(Beginning of Recorded information)
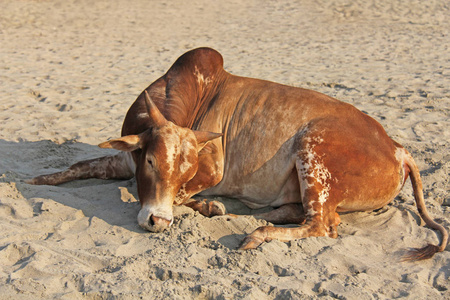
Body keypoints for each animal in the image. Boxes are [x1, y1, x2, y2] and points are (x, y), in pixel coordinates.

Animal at [28, 47, 446, 260]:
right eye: (149, 161)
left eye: (185, 171)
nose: (157, 222)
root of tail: (398, 148)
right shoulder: (126, 155)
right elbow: (81, 165)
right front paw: (39, 178)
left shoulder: (211, 169)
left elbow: (184, 196)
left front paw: (208, 206)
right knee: (304, 214)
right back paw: (263, 214)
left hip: (313, 147)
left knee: (322, 224)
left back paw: (257, 232)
(End of Recorded information)
[Exercise directions] Would you reproduce the listing above exactly, without any of its images?

[Answer box]
Body keypoints for each animal in the image. Boxes are [x1, y1, x2, y2] and points are (x, y), in pixel coordinates.

Animal at [28, 47, 446, 260]:
right eye: (149, 161)
left eye: (185, 171)
nose: (157, 222)
root of tail: (398, 148)
right shoulder: (126, 155)
right elbow: (81, 165)
right front paw: (39, 178)
left shoulder: (211, 169)
left elbow: (184, 196)
left front paw: (208, 206)
right knee: (304, 214)
right back paw: (263, 214)
left hip: (313, 147)
left knee: (322, 224)
left back paw: (257, 232)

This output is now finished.